# what is the difference between working in a restaurant and a hotel restaurant



## luis villa (Apr 29, 2014)

hey guys, im a culinary student currently doing my internship in a hyatt hotel and my course is about to finish. i was just wondering what the main differences are between working in a restaurant and a hotel restaurant? which would be better for a new person working in the industry? where do they pay higher? where would you get more time off/annual leave?

all your help is very much appreciated, thank you very much!


----------



## chefross (May 5, 2010)

Very good question.

For starters a stand alone restaurant is just that.

One freestanding business.

It's survival depends upon its' product and service.

In a hotel the restaurant may be one of many "satellites" within.

Each one may have a different theme and menu but they still come under the one roof of the hotel.

Some restaurants have contracts where they their place is within the hotel complex but pay rent and therefore are separate and apart from the hotel and its' chain.

The way a restaurant kitchen works remains the same no matter if it's a freestanding place or within a hotel complex.

If the place is higher end the pay may be more.

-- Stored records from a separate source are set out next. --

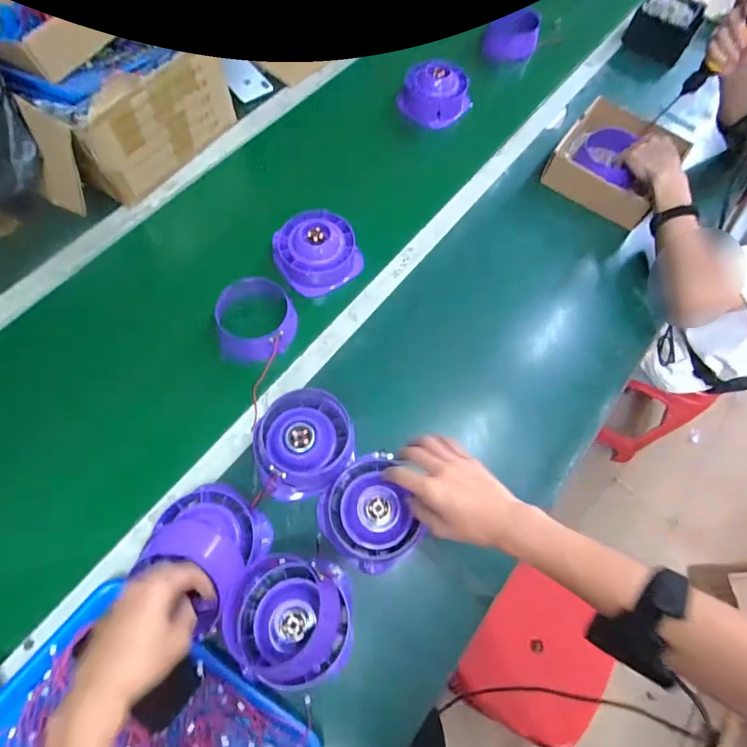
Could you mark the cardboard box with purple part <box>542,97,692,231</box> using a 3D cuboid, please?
[{"bbox_3d":[0.463,-0.415,0.830,0.197,0.070,0.230,34,71,11],"label":"cardboard box with purple part"}]

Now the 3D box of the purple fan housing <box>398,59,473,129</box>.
[{"bbox_3d":[0.129,-0.573,0.903,0.123,0.084,0.110,-34,73,-15],"label":"purple fan housing"}]

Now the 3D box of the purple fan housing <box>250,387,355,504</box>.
[{"bbox_3d":[-0.094,0.098,0.610,0.130,0.075,0.132,1,68,-2],"label":"purple fan housing"}]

If the place were burgers and sandwiches, not so much.


----------



## mezzaluna (Aug 29, 2000)

Welcome to Chef Talk, Luis. You've posted this in the New User Introductions forum. It's a good discussion but I'm moving it to a better forum where it'll attract a wider audience.

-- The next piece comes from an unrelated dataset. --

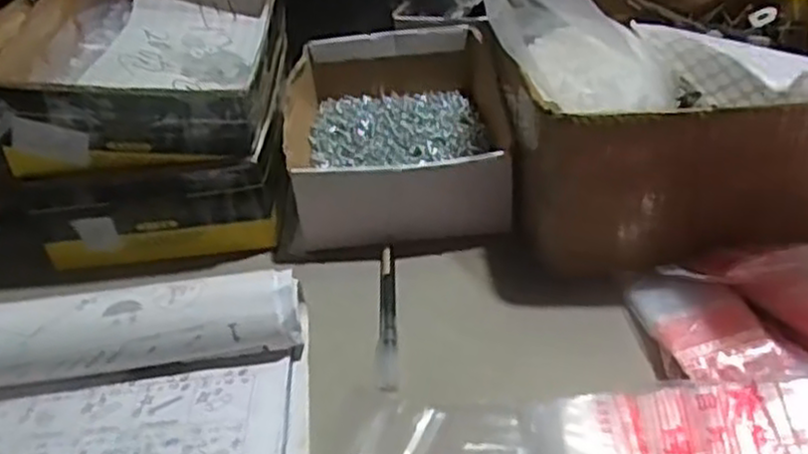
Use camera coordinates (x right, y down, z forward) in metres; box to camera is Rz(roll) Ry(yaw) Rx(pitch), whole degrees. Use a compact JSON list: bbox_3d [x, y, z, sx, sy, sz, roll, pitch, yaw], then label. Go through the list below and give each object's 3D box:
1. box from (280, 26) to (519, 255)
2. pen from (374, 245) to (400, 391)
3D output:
[{"bbox_3d":[-0.014,-0.085,0.644,0.166,0.066,0.255,-6,36,2],"label":"box"},{"bbox_3d":[-0.011,0.056,0.488,0.013,0.007,0.127,-5,36,2],"label":"pen"}]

We invite you to return to the New Users forum to write a short introduction of yourself, a little about how you got into food and cooking, etc. We'd love to hear your story.

Good luck to you!

Best regards,

Mezzaluna


----------



## alacarte (Dec 2, 2013)

Working in a restaurant you will learn to work fast paced in a team driven workplace but you will mainly.only cook that menu , in a hotel you should be able to move around different sections, learn a more diverse knowledge, have access to better equipment, resources etc.. plus the benefits of employee accomodation discounts etc.. i used to work at the hyatt coolum (australia) now i work for sheraton noosa, before i was in restaurants, i think the hotels are a great place to learn


----------